(DATA):
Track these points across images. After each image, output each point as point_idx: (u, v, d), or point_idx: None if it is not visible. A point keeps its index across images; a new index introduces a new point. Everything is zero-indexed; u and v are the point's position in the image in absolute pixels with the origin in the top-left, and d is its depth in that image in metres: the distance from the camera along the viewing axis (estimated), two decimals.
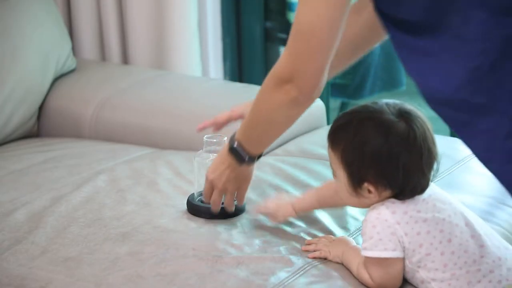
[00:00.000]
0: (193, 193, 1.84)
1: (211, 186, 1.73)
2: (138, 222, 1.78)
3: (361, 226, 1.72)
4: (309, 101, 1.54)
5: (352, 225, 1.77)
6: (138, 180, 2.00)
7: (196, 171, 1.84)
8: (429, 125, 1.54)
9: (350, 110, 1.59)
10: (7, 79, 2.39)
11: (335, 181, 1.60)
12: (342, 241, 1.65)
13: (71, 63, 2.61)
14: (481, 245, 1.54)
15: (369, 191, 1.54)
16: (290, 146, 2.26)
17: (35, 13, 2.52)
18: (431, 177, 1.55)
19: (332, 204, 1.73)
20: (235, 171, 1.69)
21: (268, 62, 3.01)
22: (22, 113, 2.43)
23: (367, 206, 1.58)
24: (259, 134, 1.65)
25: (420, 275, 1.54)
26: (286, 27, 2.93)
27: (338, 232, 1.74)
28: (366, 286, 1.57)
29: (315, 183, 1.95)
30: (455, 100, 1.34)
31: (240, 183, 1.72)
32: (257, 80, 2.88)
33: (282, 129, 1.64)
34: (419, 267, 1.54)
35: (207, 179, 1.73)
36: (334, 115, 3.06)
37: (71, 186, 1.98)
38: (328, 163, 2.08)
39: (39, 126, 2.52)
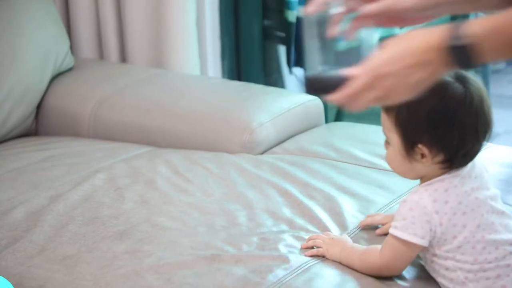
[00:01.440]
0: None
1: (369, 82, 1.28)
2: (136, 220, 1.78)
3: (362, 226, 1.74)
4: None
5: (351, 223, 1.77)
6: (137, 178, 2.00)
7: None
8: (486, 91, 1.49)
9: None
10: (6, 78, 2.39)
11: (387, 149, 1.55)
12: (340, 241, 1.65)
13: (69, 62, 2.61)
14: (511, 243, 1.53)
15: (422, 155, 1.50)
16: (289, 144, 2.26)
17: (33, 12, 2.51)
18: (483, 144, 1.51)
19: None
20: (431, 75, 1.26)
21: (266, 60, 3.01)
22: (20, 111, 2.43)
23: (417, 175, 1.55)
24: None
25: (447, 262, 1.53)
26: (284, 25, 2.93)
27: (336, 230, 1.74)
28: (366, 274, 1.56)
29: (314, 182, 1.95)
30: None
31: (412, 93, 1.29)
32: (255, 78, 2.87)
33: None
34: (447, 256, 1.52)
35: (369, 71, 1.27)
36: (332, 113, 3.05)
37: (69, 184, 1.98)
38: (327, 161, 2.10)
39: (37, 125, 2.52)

(ACTIVITY): Working from the material above, retype exactly the lines from the one with "1: (211, 186, 1.73)" through the one with "16: (290, 146, 2.26)", both included, and only those lines.

(RESULT OF THE TASK):
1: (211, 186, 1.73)
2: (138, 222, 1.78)
3: (361, 226, 1.72)
4: (309, 101, 1.54)
5: (352, 225, 1.77)
6: (138, 180, 2.00)
7: (196, 171, 1.84)
8: (429, 125, 1.54)
9: (350, 110, 1.59)
10: (7, 79, 2.39)
11: (335, 181, 1.60)
12: (342, 241, 1.65)
13: (71, 63, 2.61)
14: (481, 245, 1.54)
15: (369, 191, 1.54)
16: (290, 146, 2.26)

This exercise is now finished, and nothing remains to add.